Shadow Minister of Foreign Affairs and International Cooperation
- In office 1 September 2020 – 18 June 2025
- Leader: Aubrey Norton

Member of the National Assembly
- In office 1 September 2020 – 18 June 2025

Personal details
- Born: Amanza Owana Rukia Walton 6 December 1979 (age 46) East Berbice-Corentyne, Guyana
- Citizenship: Guyanese
- Party: Forward Guyana (since 2025) People's National Congress Reform (until 2025)
- Children: 2
- Education: MacKenzie High School President's College University of Guyana (LLB) International Maritime Law Institute (LLM)
- Occupation: Politician; Lawyer;
- Walton Desir's voice recorded 2023 at Toastmasters International

= Amanza Walton Desir =

Guyanese politician

Amanza Walton-Desir (born 6 December 1979) is a Guyanese politician and leader of Forward Guyana.

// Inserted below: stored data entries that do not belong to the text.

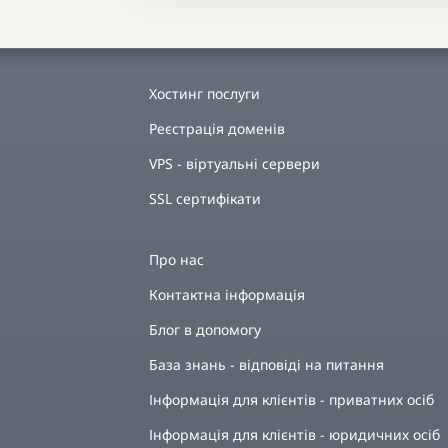
Хостинг послуги
Реєстрація доменів
VPS - віртуальні сервери
SSL сертифікати
Про нас
Контактна інформація
Блог в допомогу
База знань - відповіді на питання
Інформація для клієнтів - приватних осіб
Інформація для клієнтів - юридичних осіб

With over two decades of experience in public service, Walton-Desir is also a Member of the National Assembly, and served as Shadow Minister of Foreign Affairs and International Cooperation of Guyana, until her June 2025 resignation from the People's National Congress Reform (PNCR), where she was a member of the central executive.

== Early life and career ==
Walton-Desir was born in East Berbice-Corentyne to Ovid Walton, an officer in the Guyana Defence Force (GDF) and  Joy Walton, a schoolteacher.  Both parents were heavily involved in local politics, with the People's National Congress Reform, until their deaths.

In her early education, Walton-Desir graduated from MacKenzie High School in 1995, and completed her A-level at President's College in 1997. She then attended University of Guyana, graduating with a Bachelor of Laws degree with Honours, and was admitted to the Guyana Bar in 2003.

From 2005 to 2010, Walton-Desir served as a Special Assistant to the Prime Minister of Guyana. In 2010, she was appointed Legal Advisor to the Ministry of Public Works. There, she provided legal advice to the Ministry of Public Works, the Guyana Civil Aviation Authority (GCAA), the Maritime Administration Department and the Cheddi Jagan International Airport. From 2013 to 2020, she held the position of General Counsel of the Guyana Civil Aviation Authority (GCAA).

== Guyana National Assembly ==
On 1 September 2020, Walton became a member of parliament in the National Assembly. She served as Shadow Minister of Foreign Affairs and International Cooperation of Guyana until June, 2025.